We’ve established that the Web Reliability Framework is a matrix of interlacing principles. The three top-level parts of the system are team, plan, and action. The remaining three interlacing principles are motivation, resistance, and management. These intersecting ideas work together to make up the Web Reliability Framework.
The first top-level component is the team, the human part of the system, and the most important. A good team, over time, can overcome deficiencies in planning and action. And without a good team, even the best strategies and execution tactics will never come to life.
The web team is the group of people who conceive of, conceptualize, plan, design, build, launch, iterate, and maintain a web property. The web team is normally composed of a few key internal players within the organization that owns the web property along with a number of outside agencies and experts who bring their skills and experience to bear. The web team working in a unified way towards a common goal is the unit that serves the customer of the website. The web team's dedication to providing excellent service converts directly into revenue reliability.

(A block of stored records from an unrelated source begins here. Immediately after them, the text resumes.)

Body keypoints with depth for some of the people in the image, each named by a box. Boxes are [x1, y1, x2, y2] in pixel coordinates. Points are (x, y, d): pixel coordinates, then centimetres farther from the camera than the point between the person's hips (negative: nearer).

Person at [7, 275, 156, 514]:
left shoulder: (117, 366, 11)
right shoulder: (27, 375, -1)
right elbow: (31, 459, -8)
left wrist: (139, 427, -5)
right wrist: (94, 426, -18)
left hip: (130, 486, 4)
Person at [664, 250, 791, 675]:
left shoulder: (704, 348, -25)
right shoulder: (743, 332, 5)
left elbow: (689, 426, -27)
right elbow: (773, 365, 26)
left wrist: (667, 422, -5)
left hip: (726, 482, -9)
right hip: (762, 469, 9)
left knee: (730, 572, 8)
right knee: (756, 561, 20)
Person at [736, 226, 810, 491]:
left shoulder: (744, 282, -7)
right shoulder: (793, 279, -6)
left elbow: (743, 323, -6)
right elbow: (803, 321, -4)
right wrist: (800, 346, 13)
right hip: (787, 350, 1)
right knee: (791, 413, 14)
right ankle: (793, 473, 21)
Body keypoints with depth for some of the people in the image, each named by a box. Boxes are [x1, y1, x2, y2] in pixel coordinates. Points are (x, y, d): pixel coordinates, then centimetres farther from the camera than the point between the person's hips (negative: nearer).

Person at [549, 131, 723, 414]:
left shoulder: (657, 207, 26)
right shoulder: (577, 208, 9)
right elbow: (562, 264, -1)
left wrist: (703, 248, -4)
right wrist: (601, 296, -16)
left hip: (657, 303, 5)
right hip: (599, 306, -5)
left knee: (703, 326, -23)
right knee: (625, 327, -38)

The second top-level component is the plan behind the web property - the concept, marketing, process, design, structure, and underlying reliability architecture. The plan is the strategy. It guides customers to the web property. It seeks to serve their needs efficiently and reliably. And it does so with stability and effectiveness over time.
The third top-level component is the execution of the strategy by the team - the actual on-the-ground manifestation of the strategic plan. The action level includes the code that causes the web property to appear and function according to design in the web browser, mobile device or audible representation of the property. Action also includes the servers, cloud architecture, backup and caching systems, as well as monitoring and uptime services. As well, action also includes the working process of iterating on, versioning, and maintaining the web property over time. In an optimally running website, these three top-level system components only function in relationship to each other, and no part is sufficient on its own.

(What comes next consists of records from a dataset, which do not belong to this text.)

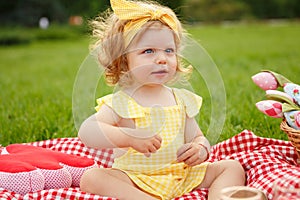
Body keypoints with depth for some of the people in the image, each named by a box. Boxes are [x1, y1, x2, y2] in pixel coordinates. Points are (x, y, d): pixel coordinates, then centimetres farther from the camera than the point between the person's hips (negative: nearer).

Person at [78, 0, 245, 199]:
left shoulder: (182, 99, 6)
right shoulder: (120, 103, -8)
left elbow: (197, 137, 11)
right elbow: (86, 132, -23)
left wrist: (201, 149, -14)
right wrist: (129, 137, -35)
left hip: (182, 176, 4)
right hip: (135, 181, -3)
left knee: (233, 167, -5)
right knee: (91, 178, -29)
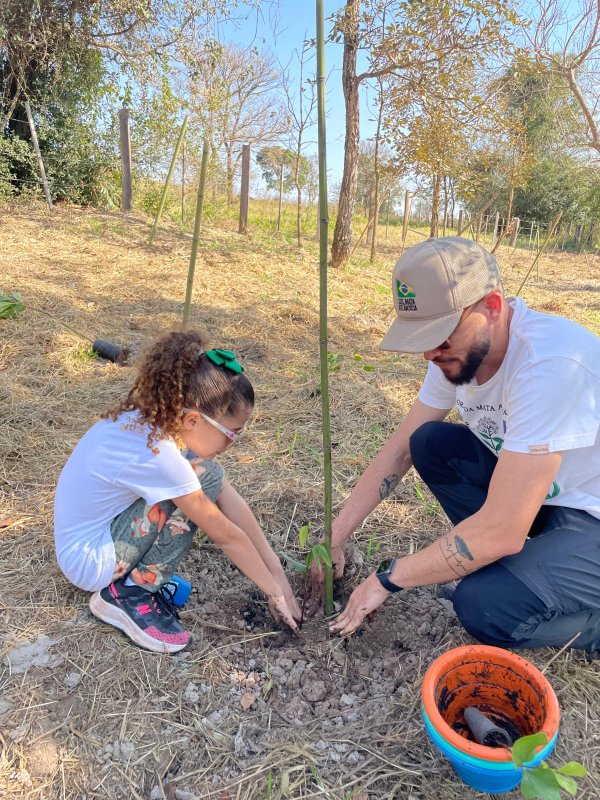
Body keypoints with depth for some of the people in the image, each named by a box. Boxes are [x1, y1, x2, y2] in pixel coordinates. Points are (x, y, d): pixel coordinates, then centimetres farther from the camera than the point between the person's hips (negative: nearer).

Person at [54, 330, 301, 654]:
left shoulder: (157, 417, -9)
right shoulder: (157, 454, -32)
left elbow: (229, 500, -7)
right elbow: (225, 535, -21)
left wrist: (277, 573, -3)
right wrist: (276, 592, -7)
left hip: (102, 526, 8)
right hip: (89, 560, -8)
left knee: (206, 481, -5)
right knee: (204, 476, -23)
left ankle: (144, 571, 5)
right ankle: (127, 595, -11)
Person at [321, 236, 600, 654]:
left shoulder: (550, 363, -34)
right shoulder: (459, 348, -9)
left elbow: (500, 531, -33)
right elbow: (401, 448, -1)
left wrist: (388, 578, -20)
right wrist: (336, 535, -4)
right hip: (547, 495, 7)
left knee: (485, 606, -27)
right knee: (430, 445, -8)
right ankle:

The three second-level components in the Web Reliability Framework are motivation, resistance, and management. For this, we can use a new metaphor. Let’s consider a water pipeline. Flow is the most important thing – the primary purpose of the pipeline. In order to effectively serve the homes that rely on the water pipeline, those who manage it must always be thinking about the pressure of the flow going through the system, the friction and resistance that the flow runs into, and the overall ongoing management of the health of the pipeline.

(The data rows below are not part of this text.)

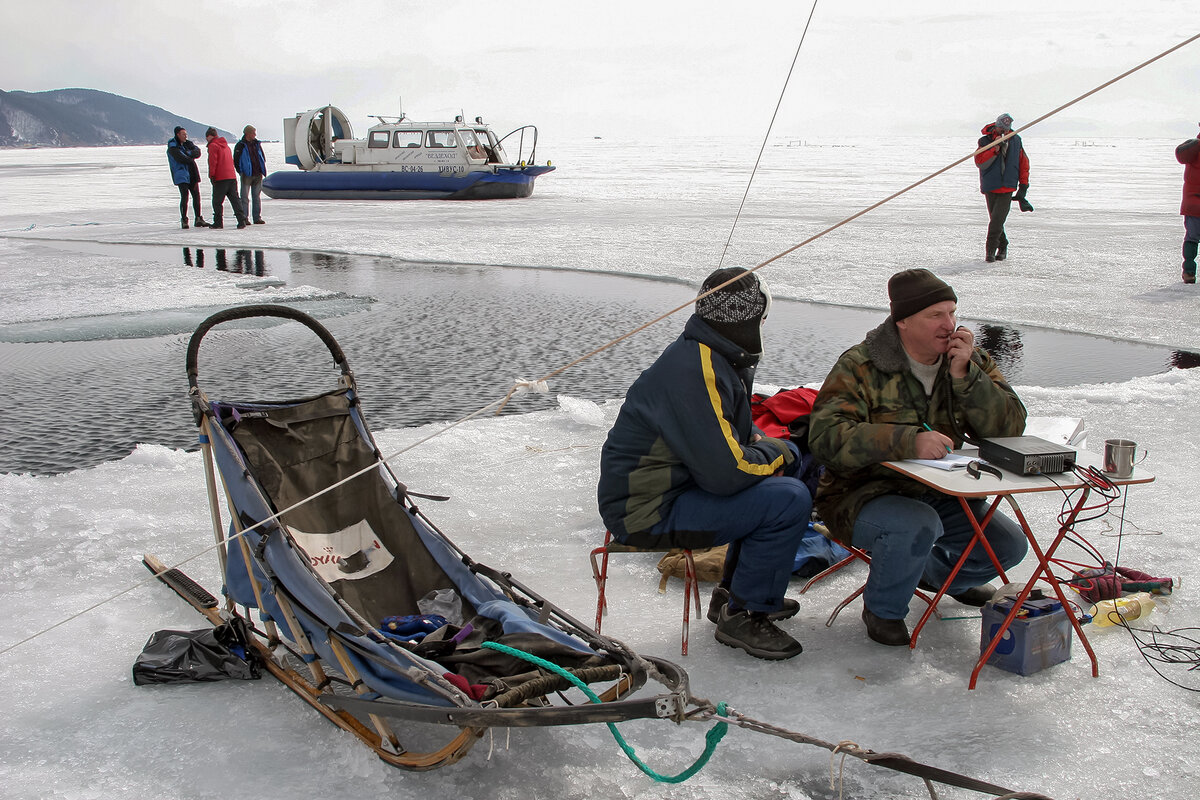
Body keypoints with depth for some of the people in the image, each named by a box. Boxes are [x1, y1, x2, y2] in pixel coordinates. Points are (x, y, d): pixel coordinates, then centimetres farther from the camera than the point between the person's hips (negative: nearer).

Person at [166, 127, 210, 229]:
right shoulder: (172, 147, -6)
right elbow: (181, 158, -17)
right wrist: (191, 159, -4)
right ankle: (184, 220, -4)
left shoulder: (188, 143, 12)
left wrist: (188, 154, -18)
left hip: (192, 174, 6)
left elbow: (197, 152, -3)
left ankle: (198, 219, 12)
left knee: (196, 195, 5)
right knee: (184, 196, -12)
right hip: (181, 175, -6)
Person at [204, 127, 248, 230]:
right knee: (235, 199, 4)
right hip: (232, 176, 7)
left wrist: (211, 175, -10)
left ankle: (218, 223, 3)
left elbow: (213, 162, -13)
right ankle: (241, 220, -6)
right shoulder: (225, 145, 21)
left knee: (217, 201, 1)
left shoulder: (213, 146, -4)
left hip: (220, 178, -7)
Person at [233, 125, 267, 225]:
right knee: (245, 197, -4)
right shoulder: (240, 145, -2)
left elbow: (263, 158, 20)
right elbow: (236, 160, -2)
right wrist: (241, 172, -7)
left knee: (257, 197, 7)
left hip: (257, 175, 5)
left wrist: (263, 170, 9)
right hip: (247, 175, -5)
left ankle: (257, 217, 11)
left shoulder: (257, 144, 12)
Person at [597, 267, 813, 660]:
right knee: (790, 500, -17)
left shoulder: (720, 359, 9)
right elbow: (726, 472, -26)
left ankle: (735, 593, 23)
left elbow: (728, 433, 24)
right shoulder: (696, 372, -24)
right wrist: (776, 451, -7)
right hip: (647, 512, -10)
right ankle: (744, 616, -1)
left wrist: (764, 444, 3)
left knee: (787, 462, 17)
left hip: (671, 484, 10)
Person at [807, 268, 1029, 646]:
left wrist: (964, 375, -21)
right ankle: (882, 608, -4)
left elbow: (1009, 428, -8)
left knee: (1009, 545, -4)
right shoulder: (860, 366, -16)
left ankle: (938, 573, 30)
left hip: (938, 494, 6)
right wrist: (909, 441, -41)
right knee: (917, 526, -35)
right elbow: (827, 437, -30)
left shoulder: (971, 361, 1)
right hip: (862, 496, -6)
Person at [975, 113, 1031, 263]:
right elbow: (980, 162, -14)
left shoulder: (1015, 141, 5)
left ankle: (990, 249, -6)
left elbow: (1023, 162, 14)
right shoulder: (985, 141, -2)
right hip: (990, 187, 0)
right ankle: (1002, 247, 25)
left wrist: (1023, 184, 11)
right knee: (995, 220, 6)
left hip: (1007, 188, 0)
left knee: (997, 220, -13)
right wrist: (995, 149, -25)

The metaphors are helpful in picturing what exactly Web Reliability is. Imagine it as a living structure made of coordinated, interdependent parts; the water pipeline or the electrical grid. The customers are analogous to the water molecules or electrons flowing through those utility systems. Customer motivation or purpose corresponds to the pressure or voltage in a system. Customer resistance corresponds to resistance in the pipeline or circuit. Management corresponds to the supervision of the successful flow of the system overall.
These three properties - motivation, resistance, and management - intersect with team, plan, and action. These intersections create a matrix. This matrix as a whole represents the component parts of the flow that make up the first principle of Web Reliability.